— Your assignment —
From the line containing "Figure 7. Schematic" to the line containing "Map of the study" in the entries below, reproduce every line exactly, ends included. Nothing else belongs in the copy, and no pictures.

— Data shown —
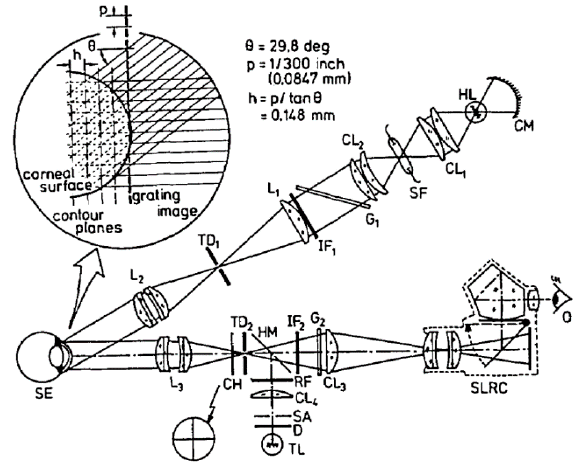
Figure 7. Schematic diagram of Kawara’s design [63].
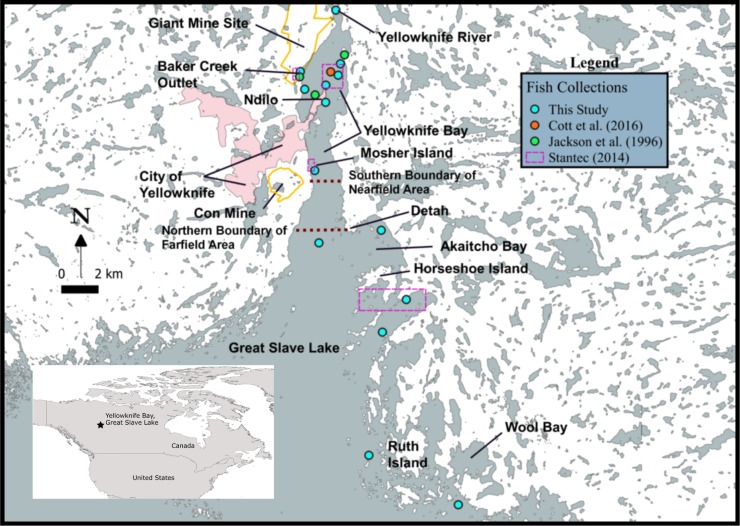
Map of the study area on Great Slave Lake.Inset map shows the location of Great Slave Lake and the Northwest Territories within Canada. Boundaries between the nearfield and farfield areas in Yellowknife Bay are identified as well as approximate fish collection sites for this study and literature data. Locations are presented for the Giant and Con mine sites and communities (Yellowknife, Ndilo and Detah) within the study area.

==

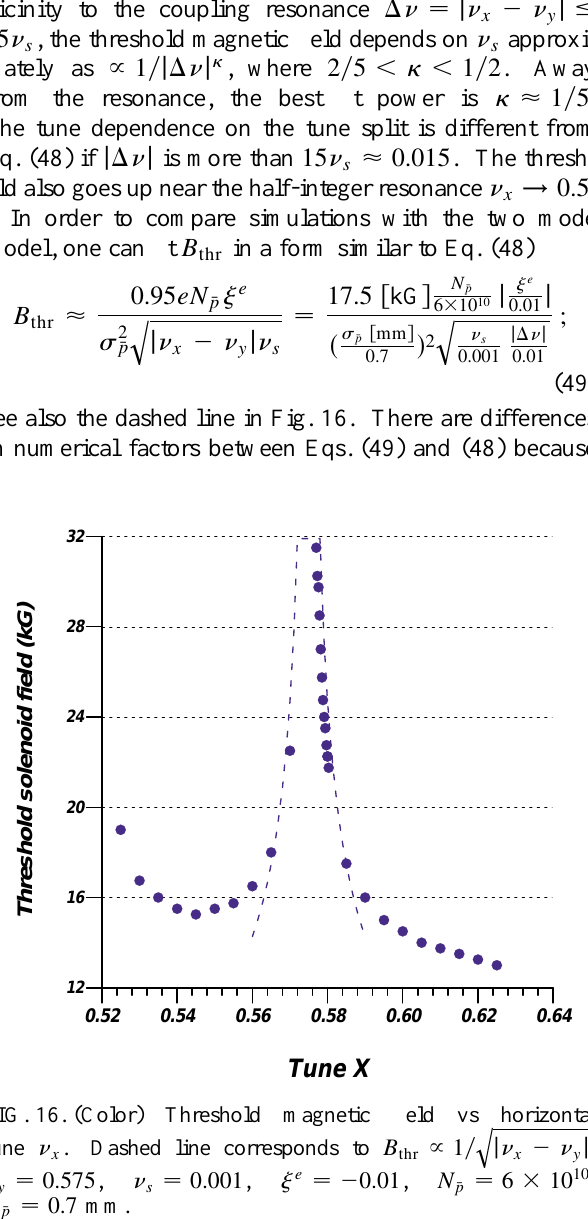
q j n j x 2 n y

— Answer space —
Figure 7. Schematic diagram of Kawara’s design [63].
Map of the study area on Great Slave Lake.Inset map shows the location of Great Slave Lake and the Northwest Territories within Canada. Boundaries between the nearfield and farfield areas in Yellowknife Bay are identified as well as approximate fish collection sites for this study and literature data. Locations are presented for the Giant and Con mine sites and communities (Yellowknife, Ndilo and Detah) within the study area.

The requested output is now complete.